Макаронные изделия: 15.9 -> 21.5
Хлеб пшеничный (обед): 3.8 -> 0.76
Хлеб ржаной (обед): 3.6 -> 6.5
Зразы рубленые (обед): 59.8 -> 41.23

* * *

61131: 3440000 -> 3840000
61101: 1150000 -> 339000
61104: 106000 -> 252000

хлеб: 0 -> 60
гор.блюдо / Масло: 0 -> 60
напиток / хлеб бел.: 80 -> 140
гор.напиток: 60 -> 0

* * *

Exercise details> Using the data above, print exactly the lines from the line that contains "Хлеб пшеничный (обед): 3.8 -> 0.76" through the line that contains "Зразы рубленые (обед): 59.8 -> 41.23", with both included.

Result of this task>
Хлеб пшеничный (обед): 3.8 -> 0.76
Хлеб ржаной (обед): 3.6 -> 6.5
Зразы рубленые (обед): 59.8 -> 41.23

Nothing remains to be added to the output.